Wat als we grondstoffen niet te ver gaan zoeken maar kijken naar hetgeen al onder of boven de grond zit in een straal van een aantal kilometer rondom ons? Urban Mining is ondertussen een populaire term wanneer er wordt gesproken over circulariteit. En terecht. Want dat we het inderdaad niet al te ver moeten zoeken, bewezen vier experts op de vijfde festivaldag tijdens hun DFG Talk over Urban Mining.

Stoelen met statiegeld

De eerste spreker van de avond was Ineke Hans, Nederlandse ontwerper en professor Design & Social Context op de University of the Arts in Berlijn. Haar betoog startte ze met de vraag: Hoe gaan we om met minder in de plaats van meer? Hoe wij objecten gebruiken is fel veranderd doorheen de jaren. We zijn vertrokken van eiken tafels die van generatie tot generatie werden doorgegeven tot vluchtige ontwerpen die na beschadiging op het containerpark belanden. “Hoe kunnen we overproductie aanpakken en hoe gaan we om met het gebrek aan ruimte? Alles wordt kleiner én duurder. De tafel waaraan je in de ochtend ontbijt is ook de tafel waarop je later die dag je laptop openslaat.” Zo’n 10 jaar geleden werd er maar 7% van de kunststoffen gerecycleerd. Vandaag is dat 19%. Dat kan en moet dus meer zijn volgens Ineke Hans.

Vanuit deze problematiek ontwierp en bedacht ze in 2011 REX, de eerste statiegeldstoel in Nederland. Met steun van Circuform werd haar ontwerp echt circulair: ze zocht naar een aangepast ontwerp, productiemethode en gerecycled nylon van onder andere kantoorstoelen, visnetten en tapijten. Ondertussen bestaan er inleverlocaties voor REX over heel Nederland waar de stoel kan worden teruggebracht of omgeruild wanneer hij beschadigd is.

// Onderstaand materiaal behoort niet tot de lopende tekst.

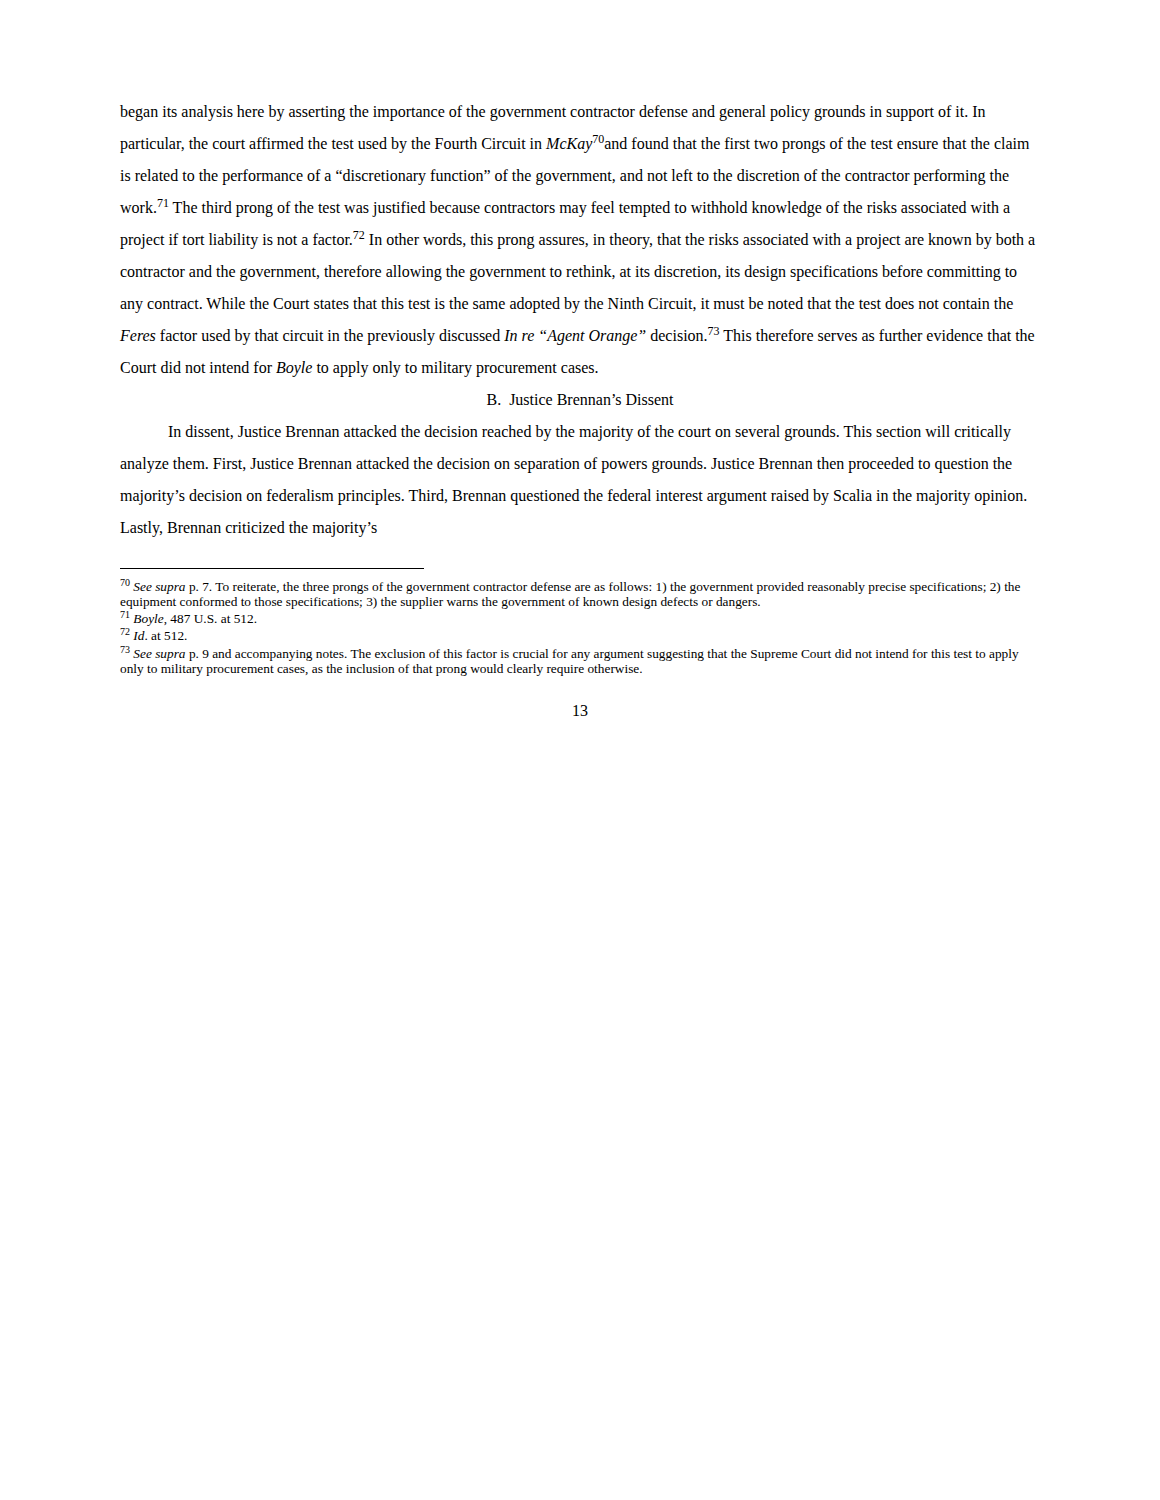began its analysis here by asserting the importance of the government contractor defense and general policy grounds in support of it. In particular, the court affirmed the test used by the Fourth Circuit in McKay70and found that the first two prongs of the test ensure that the claim is related to the performance of a “discretionary function” of the government, and not left to the discretion of the contractor performing the work.71 The third prong of the test was justified because contractors may feel tempted to withhold knowledge of the risks associated with a project if tort liability is not a factor.72 In other words, this prong assures, in theory, that the risks associated with a project are known by both a contractor and the government, therefore allowing the government to rethink, at its discretion, its design specifications before committing to any contract. While the Court states that this test is the same adopted by the Ninth Circuit, it must be noted that the test does not contain the Feres factor used by that circuit in the previously discussed In re “Agent Orange” decision.73 This therefore serves as further evidence that the Court did not intend for Boyle to apply only to military procurement cases.
B. Justice Brennan’s Dissent
In dissent, Justice Brennan attacked the decision reached by the majority of the court on several grounds. This section will critically analyze them. First, Justice Brennan attacked the decision on separation of powers grounds. Justice Brennan then proceeded to question the majority’s decision on federalism principles. Third, Brennan questioned the federal interest argument raised by Scalia in the majority opinion. Lastly, Brennan criticized the majority’s
70 See supra p. 7. To reiterate, the three prongs of the government contractor defense are as follows: 1) the government provided reasonably precise specifications; 2) the equipment conformed to those specifications; 3) the supplier warns the government of known design defects or dangers.
71 Boyle, 487 U.S. at 512.
72 Id. at 512.
73 See supra p. 9 and accompanying notes. The exclusion of this factor is crucial for any argument suggesting that the Supreme Court did not intend for this test to apply only to military procurement cases, as the inclusion of that prong would clearly require otherwise.
13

We hebben een generatie jonge mensen die niet geïnteresseerd zijn in het hebben van producten, maar in ervaringen.
— Ineke Hans

Geen vuiltje aan de lucht met SerVies

De volgende spreker vertrok vanuit een iets minder tastbare grondstof. Met haar project SerVies ging designer Annemarie Piscaer samen met Iris de Kievith aan de slag met fijn stof. Geen textiel, wel hetgeen we dagelijks inademen. U, wij en de overgrote meerderheid van de bevolking worden blootgesteld aan té hoge concentraties fijn stof. Hoewel de luchtkwaliteit in België de afgelopen jaren licht verbeterde, ademenen we ongemerkt roet, stikstofoxiden en andere verontreinigende stoffen in.

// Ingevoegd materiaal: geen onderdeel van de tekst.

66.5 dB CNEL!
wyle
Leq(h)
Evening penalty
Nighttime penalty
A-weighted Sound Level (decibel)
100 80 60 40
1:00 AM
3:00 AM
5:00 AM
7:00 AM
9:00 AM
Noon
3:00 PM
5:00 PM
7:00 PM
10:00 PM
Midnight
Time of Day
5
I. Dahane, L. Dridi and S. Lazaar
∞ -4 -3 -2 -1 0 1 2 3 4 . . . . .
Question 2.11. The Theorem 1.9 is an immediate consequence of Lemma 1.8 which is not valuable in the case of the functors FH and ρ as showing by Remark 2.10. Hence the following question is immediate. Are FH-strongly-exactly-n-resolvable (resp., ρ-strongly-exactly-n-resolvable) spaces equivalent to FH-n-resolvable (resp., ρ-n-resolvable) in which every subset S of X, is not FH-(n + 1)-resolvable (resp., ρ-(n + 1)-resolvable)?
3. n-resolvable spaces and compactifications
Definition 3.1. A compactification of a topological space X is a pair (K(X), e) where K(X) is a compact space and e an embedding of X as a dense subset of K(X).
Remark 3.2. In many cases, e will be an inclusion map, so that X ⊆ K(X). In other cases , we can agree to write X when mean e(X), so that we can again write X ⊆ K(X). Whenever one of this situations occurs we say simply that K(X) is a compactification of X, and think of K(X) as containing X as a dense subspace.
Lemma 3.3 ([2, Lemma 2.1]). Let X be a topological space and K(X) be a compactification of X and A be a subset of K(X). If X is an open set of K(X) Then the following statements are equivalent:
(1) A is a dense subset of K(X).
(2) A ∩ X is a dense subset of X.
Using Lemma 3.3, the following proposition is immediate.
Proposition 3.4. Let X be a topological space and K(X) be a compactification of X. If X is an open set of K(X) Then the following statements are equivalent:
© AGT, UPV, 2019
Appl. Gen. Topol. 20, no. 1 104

Ze vonden een manier om fijn stof te oogsten en te gebruiken als glazuur voor keramiek. Hun nieuw servies draagt de naam SerVies en maakt ons bewust van de luchtvervuiling. Het fijn stof bepaalt namelijk de kleur van het servies waardoor de luchtkwaliteit niet alleen zichtbaar, maar zelfs tastbaar wordt.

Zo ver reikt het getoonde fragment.